Adam Silver (Ansa)
Adam Silver (Ansa)

Orlando (Stati Uniti), 4 giugno 2020 – Adesso è ufficiale: il prossimo 31 luglio riprenderà la stagione NBA che verrà terminata nella sede unica del Disney World Resort di Orlando. A far scattare il semaforo verde è stato il “Board of Governors” del campionato professionistico americano di basket che ha votato in larghissima maggioranza (29 i voti favorevoli e un solo contrario, quello dei Portland Trail Blazers) la proposta avanzata dal commissioner Adam Silver, che prevede che a giocarsi l’accesso alla postseason nelle restanti otto gare di stagione regolare e successivamente la vittoria finale del Larry O’Brien Trophy siano 22 squadre (le prime otto di Eastern e Western Conference al momento della sospensione del campionato più le altre sei che si trovavano al massimo a sei vittorie di distanza dalla zona playoff) e non le 30 che compongono l’intero lotto. Qualora l’ottava e la nona classificata al termine della regular season fossero distanziate da quattro o meno vittorie, si giocherebbero in una miniserie da due partite la possibilità di accedere al playoff di conference.

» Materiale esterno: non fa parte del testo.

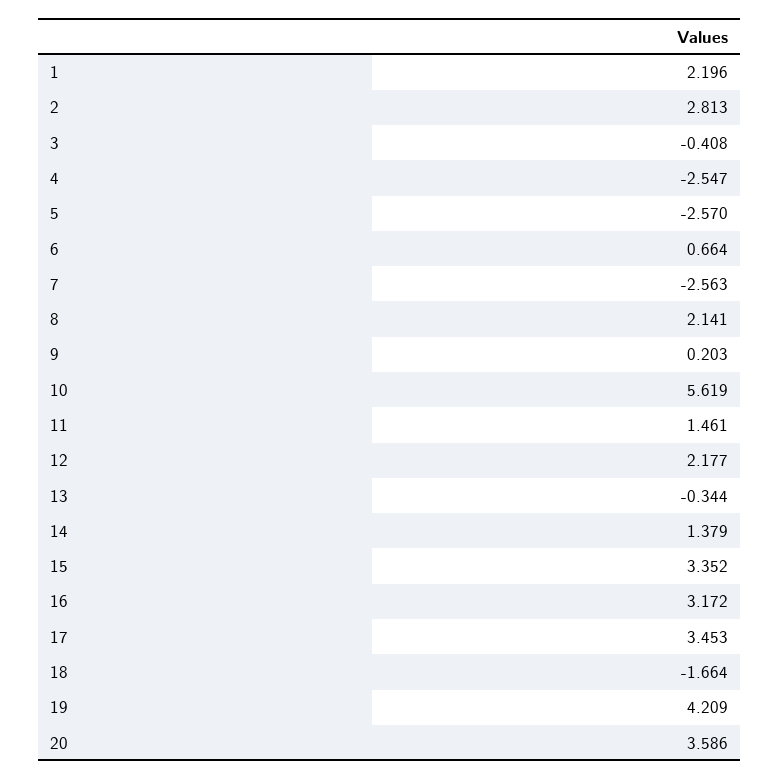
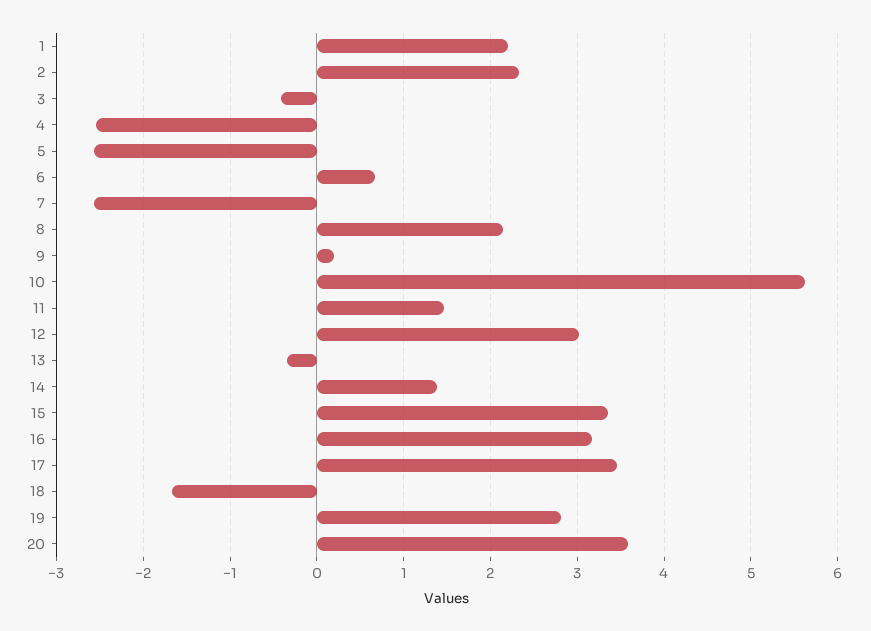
2: 2.813 -> 2.3
12: 2.177 -> 3
19: 4.209 -> 2.8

Contestualmente il Board ha anche stabilito che il termine ultimo per la chiusura della stagione è il 7 ottobre. Una settimana più tardi, il 15, si terrà infatti il draft che sostanzialmente segnerà lo spartiacque che porterà verso la stagione 2020/2021, la quale inizierà ufficialmente il 1 dicembre. Il commissioner Adam Silver si è detto soddisfatto per la decisione finale adottata dalle franchigie: “Le decisioni del Board segnano un passo fondamentale verso la ripartenza della NBA. Mentre il Covid-19 ci mette di fronte a importanti sfide, abbiamo la speranza di concludere la stagione in maniera responsabile e seguendo rigidi protocolli che stabiliremo presto con le autorità sanitarie. Sappiamo anche che mentre ci prepariamo a tornare in campo la nostra società sta cercando di riprendersi dalle recenti tragedie di violenza e ingiustizia razziale. Per questo lavoreremo assieme ai nostri giocatori e alle franchigie cercando di usare tutti i mezzi che abbiamo e la nostra influenza sociale per affrontare questi problemi in maniera concreta”.